Canonical Service
Note: Canonical Services are supported automatically in Cloud Service Mesh version 1.6.8 and higher.
This page explains what a Canonical Service is in Cloud Service Mesh.
What is a Canonical Service?
Cloud Service Mesh supports Canonical Services, a conceptual and architectural model for representing your production workloads as a singular service that is easier to observe and manage. These workloads can span multiple clusters, disparate backend platforms, and different schemas and configurations.
For Kubernetes users: Canonical Service is roughly analogous to the Kubernetes "app" concept and the Application CRD.
For Serverless users: Canonical Service is very similar to App Engine service and Cloud Run service concepts. The one difference is that Google Serverless services are inherently regional whereas Canonical Services are a global / multi-region abstraction.
For example, the following scenarios all describe ways that you might refer to a Canonical Service:
- A service has an outage.
- A service runs both on-premise and on a public cloud.
- Deploying a new revision of a service.
- The service Foo is sending too much traffic and may exceed our capacity.
Canonical Services exist within a single Mesh, which in Cloud Service Mesh means that they are also unique within a fleet and a Google Cloud Project (all of which are one-to-one with Mesh).
A given workload is only allowed to be part of one Canonical Service.

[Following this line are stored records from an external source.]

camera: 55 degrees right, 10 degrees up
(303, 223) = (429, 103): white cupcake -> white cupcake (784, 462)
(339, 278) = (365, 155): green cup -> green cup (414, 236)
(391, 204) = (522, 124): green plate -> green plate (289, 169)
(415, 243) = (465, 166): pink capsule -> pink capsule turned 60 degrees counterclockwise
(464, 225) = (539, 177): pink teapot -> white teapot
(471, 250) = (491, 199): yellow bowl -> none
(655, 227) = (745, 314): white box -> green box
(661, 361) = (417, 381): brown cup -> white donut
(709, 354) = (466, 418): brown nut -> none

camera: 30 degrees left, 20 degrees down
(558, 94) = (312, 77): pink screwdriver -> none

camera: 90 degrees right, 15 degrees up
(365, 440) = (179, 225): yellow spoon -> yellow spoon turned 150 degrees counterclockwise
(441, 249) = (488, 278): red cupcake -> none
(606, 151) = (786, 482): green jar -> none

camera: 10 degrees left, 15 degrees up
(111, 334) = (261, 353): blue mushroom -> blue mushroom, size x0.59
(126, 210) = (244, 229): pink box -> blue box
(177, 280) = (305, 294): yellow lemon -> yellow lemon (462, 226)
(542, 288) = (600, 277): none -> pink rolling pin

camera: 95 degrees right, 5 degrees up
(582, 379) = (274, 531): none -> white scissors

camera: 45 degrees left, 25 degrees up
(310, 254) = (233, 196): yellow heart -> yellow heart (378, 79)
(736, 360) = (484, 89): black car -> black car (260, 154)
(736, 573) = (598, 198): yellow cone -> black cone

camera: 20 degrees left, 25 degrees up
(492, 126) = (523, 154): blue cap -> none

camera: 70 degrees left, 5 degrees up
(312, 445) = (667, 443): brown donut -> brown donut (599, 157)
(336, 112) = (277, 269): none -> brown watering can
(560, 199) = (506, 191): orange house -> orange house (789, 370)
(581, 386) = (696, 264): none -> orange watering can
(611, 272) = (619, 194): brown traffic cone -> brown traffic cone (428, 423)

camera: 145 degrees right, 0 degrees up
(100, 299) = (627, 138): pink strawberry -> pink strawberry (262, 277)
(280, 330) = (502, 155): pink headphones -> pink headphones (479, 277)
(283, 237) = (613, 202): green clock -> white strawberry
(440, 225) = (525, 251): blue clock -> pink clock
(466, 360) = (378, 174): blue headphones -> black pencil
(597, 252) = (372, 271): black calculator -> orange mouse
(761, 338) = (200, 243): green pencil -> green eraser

You can determine the full scope of a Canonical Service from the group of workloads that define it including:
- Hostnames and IP addresses
- Network(s)
- Network and security policies
- Routing and load balancing
- VM and container images
- Physical or virtual infrastructure
- Geographic region(s)
- CI/CD system
- Source code
- Telemetry
- Service level objectives and alerts
You can view dashboards that display these operational details for each service on the GKE Enterprise Services page.
Canonical Service requirements and limitations
Each Canonical Service exists inside of a single Kubernetes or Istio namespace and cannot cross namespace boundaries.
You must give a Canonical Service a unique name within its parent namespace. For more information, see defining a Canonical Service.
Canonical Services can exist across multiple clusters and regions. While it is possible to break down resources and telemetry by cluster and region, those are not factors in determining the scope or uniqueness of a service.
Therefore, the unique identity of a Canonical Service is determined by:
mesh id + namespace + canonical name.
Revisions
Revisions refer to incremental changes to a service which you can use to distinguish and identify different "versions" or "releases" of your services.
Differentiate between revisions of a Canonical Service by labeling an individual workload with its "canonical revision." This label is an arbitrary string that you can define. While the label may be set automatically in some cases, you or the CI/CD system that deploys the service must apply the label. For guidance on setting this label, see Defining a Canonical Service.
Note that multiple revisions can be in production at the same time. Running multiple revisions at once is most often used to accomplish:
- The progressive roll-out of a new binary, a new configuration, or both across all of the instances of one's service. In this case, both the old and new revisions are live during the transition.
- An "A/B test" or "live experiment," in which two different versions of the service are exposed to subsets of downstream callers to test the effect of a change.